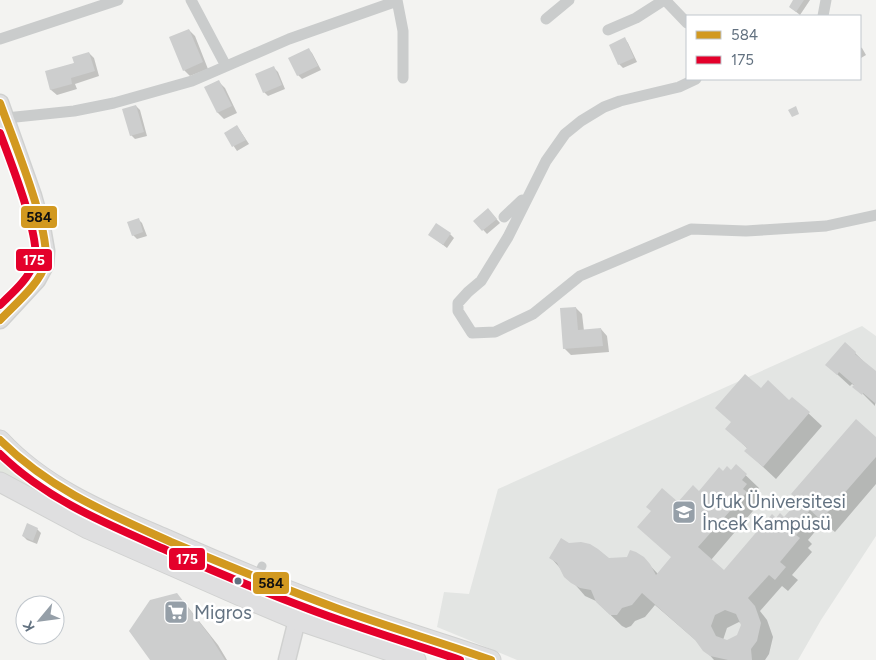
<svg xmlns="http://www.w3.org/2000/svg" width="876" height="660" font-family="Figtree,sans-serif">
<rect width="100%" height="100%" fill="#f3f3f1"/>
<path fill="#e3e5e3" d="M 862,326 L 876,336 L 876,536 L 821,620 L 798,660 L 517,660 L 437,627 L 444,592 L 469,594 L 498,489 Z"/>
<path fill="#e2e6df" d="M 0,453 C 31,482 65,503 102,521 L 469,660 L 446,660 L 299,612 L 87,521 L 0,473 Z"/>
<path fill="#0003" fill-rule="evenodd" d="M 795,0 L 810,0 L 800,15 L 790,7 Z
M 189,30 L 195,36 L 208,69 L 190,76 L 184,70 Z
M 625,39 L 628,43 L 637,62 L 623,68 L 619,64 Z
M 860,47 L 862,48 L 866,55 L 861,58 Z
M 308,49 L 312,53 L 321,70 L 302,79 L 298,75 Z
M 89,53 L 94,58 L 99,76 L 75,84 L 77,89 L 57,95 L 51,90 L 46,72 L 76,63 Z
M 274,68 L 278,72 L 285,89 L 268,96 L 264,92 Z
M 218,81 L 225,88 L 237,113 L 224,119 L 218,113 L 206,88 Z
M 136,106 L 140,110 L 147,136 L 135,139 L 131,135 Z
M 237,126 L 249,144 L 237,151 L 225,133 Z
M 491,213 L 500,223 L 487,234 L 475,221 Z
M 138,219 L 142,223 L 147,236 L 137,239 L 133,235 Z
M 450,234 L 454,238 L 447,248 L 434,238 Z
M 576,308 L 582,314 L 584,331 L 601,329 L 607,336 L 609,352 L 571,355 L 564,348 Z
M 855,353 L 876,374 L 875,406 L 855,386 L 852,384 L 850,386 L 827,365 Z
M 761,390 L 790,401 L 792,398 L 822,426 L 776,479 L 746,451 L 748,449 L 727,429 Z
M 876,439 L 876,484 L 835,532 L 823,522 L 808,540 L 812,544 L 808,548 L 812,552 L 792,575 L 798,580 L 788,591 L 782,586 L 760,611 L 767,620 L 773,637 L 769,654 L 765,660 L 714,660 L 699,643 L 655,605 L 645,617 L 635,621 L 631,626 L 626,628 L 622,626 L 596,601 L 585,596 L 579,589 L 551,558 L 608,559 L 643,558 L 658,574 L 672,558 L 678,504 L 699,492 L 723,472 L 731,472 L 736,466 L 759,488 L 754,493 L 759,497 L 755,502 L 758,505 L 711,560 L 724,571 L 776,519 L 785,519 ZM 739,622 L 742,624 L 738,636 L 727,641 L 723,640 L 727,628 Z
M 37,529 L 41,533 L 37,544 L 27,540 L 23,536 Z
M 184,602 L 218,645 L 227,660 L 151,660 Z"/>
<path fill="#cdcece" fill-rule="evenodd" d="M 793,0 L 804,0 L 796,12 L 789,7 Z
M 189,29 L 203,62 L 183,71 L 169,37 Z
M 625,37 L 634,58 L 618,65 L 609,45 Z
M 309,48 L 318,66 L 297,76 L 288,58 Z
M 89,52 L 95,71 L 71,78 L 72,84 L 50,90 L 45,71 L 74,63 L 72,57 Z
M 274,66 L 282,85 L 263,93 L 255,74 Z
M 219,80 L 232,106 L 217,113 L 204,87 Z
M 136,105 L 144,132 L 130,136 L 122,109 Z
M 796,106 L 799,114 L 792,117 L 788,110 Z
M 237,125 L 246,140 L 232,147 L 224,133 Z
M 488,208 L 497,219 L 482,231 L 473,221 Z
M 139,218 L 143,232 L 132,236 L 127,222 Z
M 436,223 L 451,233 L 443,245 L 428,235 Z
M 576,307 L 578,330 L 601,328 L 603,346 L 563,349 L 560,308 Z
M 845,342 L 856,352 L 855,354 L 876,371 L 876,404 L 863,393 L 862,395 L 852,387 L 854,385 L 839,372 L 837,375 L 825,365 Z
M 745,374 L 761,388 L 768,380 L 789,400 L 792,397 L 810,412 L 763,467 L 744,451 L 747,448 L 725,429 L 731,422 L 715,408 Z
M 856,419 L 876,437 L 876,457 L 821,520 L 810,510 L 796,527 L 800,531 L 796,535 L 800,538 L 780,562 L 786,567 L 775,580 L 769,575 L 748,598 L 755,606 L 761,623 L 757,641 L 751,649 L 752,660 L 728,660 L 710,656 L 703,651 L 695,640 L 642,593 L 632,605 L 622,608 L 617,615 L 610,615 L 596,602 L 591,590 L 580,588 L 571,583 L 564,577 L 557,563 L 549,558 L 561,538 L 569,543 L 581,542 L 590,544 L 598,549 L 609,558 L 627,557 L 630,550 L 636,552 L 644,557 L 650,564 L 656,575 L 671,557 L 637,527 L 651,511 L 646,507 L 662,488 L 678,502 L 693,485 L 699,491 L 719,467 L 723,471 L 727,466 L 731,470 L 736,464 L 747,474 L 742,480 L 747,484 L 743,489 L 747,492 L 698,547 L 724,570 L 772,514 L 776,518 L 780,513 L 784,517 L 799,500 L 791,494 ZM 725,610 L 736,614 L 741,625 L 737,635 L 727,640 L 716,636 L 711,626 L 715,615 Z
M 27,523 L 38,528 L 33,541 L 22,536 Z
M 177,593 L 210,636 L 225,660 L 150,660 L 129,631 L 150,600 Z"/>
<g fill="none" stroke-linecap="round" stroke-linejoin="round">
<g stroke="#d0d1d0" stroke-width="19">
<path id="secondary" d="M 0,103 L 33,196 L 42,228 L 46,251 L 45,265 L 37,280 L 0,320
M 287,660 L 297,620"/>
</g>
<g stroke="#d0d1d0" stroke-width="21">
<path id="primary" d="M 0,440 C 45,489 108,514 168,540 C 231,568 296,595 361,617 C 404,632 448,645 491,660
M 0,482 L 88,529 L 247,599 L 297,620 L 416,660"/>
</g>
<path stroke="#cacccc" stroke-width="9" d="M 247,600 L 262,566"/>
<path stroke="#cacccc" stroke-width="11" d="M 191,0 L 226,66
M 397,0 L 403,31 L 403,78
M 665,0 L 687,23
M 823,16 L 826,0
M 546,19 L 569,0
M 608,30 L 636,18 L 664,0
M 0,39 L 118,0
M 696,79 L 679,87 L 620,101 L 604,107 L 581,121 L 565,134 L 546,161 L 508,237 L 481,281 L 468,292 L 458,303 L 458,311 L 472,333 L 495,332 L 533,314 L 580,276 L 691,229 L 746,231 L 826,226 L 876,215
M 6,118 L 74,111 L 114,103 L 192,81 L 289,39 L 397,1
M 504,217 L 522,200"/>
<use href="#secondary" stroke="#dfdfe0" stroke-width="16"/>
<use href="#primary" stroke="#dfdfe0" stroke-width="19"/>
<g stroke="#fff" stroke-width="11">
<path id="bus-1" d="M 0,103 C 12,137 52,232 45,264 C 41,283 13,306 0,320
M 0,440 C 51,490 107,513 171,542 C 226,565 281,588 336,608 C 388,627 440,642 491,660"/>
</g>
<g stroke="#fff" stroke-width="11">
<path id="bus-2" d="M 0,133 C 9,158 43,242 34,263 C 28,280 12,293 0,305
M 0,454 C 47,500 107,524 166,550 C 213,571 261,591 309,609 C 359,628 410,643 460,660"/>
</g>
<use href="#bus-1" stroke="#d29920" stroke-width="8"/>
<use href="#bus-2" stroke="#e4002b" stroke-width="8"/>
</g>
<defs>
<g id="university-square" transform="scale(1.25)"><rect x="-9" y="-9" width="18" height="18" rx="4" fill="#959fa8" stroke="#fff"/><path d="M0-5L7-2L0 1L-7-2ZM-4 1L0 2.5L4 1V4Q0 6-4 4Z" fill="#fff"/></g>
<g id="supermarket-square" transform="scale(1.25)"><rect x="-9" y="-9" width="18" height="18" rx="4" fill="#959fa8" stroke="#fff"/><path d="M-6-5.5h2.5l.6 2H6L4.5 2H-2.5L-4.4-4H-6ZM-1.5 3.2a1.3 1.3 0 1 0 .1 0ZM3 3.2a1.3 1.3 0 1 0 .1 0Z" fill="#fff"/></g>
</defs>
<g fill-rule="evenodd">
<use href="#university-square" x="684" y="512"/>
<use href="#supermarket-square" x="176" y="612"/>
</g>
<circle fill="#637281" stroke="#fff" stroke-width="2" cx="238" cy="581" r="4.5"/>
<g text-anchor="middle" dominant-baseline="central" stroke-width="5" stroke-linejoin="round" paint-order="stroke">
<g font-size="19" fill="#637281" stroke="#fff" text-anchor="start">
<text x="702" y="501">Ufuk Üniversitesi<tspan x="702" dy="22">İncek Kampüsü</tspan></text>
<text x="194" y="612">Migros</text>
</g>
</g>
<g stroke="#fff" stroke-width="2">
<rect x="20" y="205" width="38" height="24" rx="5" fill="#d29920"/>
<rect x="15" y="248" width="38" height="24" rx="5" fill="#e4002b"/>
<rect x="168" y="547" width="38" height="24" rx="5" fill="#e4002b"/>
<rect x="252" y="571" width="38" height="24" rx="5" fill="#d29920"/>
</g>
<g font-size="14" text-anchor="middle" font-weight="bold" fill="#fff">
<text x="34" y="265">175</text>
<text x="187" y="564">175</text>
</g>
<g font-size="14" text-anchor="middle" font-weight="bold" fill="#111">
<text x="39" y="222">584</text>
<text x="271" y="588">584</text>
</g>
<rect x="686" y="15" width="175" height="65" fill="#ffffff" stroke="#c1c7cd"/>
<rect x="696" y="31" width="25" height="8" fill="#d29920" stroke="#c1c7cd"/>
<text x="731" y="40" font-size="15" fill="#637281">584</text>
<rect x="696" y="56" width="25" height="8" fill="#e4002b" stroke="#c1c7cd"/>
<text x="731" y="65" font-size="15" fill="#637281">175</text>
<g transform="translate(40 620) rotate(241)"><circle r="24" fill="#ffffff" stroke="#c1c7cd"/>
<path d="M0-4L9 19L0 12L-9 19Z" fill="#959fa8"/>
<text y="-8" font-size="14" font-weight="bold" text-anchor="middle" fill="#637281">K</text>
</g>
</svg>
=====
**Work order:** Beginning at the line with "862,326 L 876,336" and stopping after the line with "M 491,213 L 500,223 L 487,234 L 475,221 Z", please write out every line of the data above exactly and nothing else.

**Final answer:**
<path fill="#e3e5e3" d="M 862,326 L 876,336 L 876,536 L 821,620 L 798,660 L 517,660 L 437,627 L 444,592 L 469,594 L 498,489 Z"/>
<path fill="#e2e6df" d="M 0,453 C 31,482 65,503 102,521 L 469,660 L 446,660 L 299,612 L 87,521 L 0,473 Z"/>
<path fill="#0003" fill-rule="evenodd" d="M 795,0 L 810,0 L 800,15 L 790,7 Z
M 189,30 L 195,36 L 208,69 L 190,76 L 184,70 Z
M 625,39 L 628,43 L 637,62 L 623,68 L 619,64 Z
M 860,47 L 862,48 L 866,55 L 861,58 Z
M 308,49 L 312,53 L 321,70 L 302,79 L 298,75 Z
M 89,53 L 94,58 L 99,76 L 75,84 L 77,89 L 57,95 L 51,90 L 46,72 L 76,63 Z
M 274,68 L 278,72 L 285,89 L 268,96 L 264,92 Z
M 218,81 L 225,88 L 237,113 L 224,119 L 218,113 L 206,88 Z
M 136,106 L 140,110 L 147,136 L 135,139 L 131,135 Z
M 237,126 L 249,144 L 237,151 L 225,133 Z
M 491,213 L 500,223 L 487,234 L 475,221 Z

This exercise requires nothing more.